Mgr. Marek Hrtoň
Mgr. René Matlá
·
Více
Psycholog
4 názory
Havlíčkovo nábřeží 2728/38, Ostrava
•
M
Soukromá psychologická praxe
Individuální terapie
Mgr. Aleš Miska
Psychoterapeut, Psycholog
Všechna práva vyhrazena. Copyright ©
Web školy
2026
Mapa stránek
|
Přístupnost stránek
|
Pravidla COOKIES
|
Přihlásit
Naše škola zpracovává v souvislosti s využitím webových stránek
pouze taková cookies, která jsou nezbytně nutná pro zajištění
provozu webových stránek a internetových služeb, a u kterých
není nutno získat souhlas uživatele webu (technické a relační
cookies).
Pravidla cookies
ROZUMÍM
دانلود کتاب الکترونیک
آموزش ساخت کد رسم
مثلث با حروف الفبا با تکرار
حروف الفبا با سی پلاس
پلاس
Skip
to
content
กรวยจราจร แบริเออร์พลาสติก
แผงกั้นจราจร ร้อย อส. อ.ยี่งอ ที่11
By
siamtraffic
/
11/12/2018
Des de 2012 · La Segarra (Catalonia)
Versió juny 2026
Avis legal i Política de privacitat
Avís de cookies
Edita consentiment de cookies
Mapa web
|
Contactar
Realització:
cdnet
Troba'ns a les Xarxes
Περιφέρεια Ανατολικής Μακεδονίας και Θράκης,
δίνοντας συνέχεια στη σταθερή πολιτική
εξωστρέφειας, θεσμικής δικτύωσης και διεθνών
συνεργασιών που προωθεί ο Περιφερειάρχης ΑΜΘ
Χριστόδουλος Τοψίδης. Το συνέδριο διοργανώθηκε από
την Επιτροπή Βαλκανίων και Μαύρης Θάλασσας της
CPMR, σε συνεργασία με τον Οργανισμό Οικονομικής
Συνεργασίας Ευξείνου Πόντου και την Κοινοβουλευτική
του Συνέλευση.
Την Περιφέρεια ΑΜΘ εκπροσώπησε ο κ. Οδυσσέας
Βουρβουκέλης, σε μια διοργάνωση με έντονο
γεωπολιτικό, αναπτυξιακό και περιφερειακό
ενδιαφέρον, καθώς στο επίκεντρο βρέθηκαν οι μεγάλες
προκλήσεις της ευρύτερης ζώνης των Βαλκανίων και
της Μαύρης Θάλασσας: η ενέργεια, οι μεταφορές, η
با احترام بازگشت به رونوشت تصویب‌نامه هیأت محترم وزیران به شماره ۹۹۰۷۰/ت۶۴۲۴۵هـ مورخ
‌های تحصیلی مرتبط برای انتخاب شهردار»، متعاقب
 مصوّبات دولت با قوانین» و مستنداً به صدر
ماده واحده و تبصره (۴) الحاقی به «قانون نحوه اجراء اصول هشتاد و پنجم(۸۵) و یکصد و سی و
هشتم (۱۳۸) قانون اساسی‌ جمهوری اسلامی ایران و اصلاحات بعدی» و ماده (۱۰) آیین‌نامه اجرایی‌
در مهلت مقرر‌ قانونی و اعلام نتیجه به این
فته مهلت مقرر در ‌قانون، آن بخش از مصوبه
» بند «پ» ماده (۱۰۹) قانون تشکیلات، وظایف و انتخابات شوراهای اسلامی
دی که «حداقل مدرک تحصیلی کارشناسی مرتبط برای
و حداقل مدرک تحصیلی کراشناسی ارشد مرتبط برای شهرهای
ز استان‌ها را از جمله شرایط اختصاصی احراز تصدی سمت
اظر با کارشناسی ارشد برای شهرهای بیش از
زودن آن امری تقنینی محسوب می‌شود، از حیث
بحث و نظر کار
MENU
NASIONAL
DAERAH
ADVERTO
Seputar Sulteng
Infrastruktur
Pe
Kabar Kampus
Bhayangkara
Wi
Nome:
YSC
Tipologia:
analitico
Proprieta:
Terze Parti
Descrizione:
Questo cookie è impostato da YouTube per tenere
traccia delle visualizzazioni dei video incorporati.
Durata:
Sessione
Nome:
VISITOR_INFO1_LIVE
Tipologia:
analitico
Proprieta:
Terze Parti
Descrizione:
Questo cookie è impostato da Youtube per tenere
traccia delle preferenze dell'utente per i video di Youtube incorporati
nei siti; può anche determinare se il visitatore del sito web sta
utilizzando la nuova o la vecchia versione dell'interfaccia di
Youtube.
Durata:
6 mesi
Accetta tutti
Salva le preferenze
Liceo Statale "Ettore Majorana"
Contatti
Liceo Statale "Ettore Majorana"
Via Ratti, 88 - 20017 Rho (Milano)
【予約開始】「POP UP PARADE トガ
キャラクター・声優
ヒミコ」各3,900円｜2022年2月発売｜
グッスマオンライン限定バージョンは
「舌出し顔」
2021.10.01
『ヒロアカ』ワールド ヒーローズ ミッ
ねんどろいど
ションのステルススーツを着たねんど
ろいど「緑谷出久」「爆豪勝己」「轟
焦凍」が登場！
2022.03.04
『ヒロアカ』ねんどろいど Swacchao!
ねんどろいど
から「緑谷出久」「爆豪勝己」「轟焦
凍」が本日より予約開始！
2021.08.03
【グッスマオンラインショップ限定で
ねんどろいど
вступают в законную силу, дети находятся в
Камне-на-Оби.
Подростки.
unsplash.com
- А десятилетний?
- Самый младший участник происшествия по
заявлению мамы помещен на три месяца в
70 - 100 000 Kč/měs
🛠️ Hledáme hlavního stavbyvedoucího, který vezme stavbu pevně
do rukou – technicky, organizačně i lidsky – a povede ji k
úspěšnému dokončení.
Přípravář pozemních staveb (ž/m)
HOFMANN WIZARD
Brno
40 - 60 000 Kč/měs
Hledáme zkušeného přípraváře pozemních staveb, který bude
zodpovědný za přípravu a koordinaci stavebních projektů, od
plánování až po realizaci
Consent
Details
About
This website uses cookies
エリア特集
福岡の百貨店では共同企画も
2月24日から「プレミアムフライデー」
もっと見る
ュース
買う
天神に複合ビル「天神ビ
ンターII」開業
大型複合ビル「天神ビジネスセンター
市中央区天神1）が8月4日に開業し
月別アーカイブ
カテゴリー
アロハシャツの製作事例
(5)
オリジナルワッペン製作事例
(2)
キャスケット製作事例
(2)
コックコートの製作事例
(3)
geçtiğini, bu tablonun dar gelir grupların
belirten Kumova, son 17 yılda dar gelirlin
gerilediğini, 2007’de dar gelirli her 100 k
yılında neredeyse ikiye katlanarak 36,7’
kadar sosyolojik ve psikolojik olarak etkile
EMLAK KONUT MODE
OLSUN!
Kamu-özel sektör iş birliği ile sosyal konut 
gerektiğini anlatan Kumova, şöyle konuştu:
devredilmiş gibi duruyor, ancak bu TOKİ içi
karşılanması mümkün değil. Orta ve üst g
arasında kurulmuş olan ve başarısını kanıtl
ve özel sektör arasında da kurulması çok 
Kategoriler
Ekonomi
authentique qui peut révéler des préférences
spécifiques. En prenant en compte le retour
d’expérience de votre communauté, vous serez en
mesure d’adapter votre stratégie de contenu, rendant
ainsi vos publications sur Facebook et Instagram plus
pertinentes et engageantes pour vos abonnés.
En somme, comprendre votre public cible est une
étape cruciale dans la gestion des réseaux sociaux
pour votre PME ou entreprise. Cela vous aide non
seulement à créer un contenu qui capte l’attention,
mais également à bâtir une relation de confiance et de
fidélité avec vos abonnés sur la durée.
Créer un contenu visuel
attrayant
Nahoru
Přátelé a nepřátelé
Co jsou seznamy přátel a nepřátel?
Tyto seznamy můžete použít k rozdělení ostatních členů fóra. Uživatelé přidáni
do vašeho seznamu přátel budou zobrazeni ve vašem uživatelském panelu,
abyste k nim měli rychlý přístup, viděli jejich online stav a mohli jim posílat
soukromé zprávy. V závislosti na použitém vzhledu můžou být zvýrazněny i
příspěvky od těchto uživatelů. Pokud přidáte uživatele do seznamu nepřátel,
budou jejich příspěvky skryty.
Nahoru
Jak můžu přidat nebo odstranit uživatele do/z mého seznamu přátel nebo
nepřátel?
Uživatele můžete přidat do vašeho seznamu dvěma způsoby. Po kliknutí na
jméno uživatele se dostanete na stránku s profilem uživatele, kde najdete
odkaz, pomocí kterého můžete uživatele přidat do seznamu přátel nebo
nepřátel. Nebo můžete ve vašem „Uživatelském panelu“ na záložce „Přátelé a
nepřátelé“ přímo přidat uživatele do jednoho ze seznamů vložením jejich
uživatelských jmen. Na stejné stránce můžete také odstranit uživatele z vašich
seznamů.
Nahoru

Work item: Could you reproduce, exactly, every line above from the line with "вступают в законную силу, дети находятся в" to the line with "gerilediğini, 2007’de dar gelirli her 100 k", and no other line? Both ends count.

Answer to the exercise:
вступают в законную силу, дети находятся в
Камне-на-Оби.
Подростки.
unsplash.com
- А десятилетний?
- Самый младший участник происшествия по
заявлению мамы помещен на три месяца в
70 - 100 000 Kč/měs
🛠️ Hledáme hlavního stavbyvedoucího, který vezme stavbu pevně
do rukou – technicky, organizačně i lidsky – a povede ji k
úspěšnému dokončení.
Přípravář pozemních staveb (ž/m)
HOFMANN WIZARD
Brno
40 - 60 000 Kč/měs
Hledáme zkušeného přípraváře pozemních staveb, který bude
zodpovědný za přípravu a koordinaci stavebních projektů, od
plánování až po realizaci
Consent
Details
About
This website uses cookies
エリア特集
福岡の百貨店では共同企画も
2月24日から「プレミアムフライデー」
もっと見る
ュース
買う
天神に複合ビル「天神ビ
ンターII」開業
大型複合ビル「天神ビジネスセンター
市中央区天神1）が8月4日に開業し
月別アーカイブ
カテゴリー
アロハシャツの製作事例
(5)
オリジナルワッペン製作事例
(2)
キャスケット製作事例
(2)
コックコートの製作事例
(3)
geçtiğini, bu tablonun dar gelir grupların
belirten Kumova, son 17 yılda dar gelirlin
gerilediğini, 2007’de dar gelirli her 100 k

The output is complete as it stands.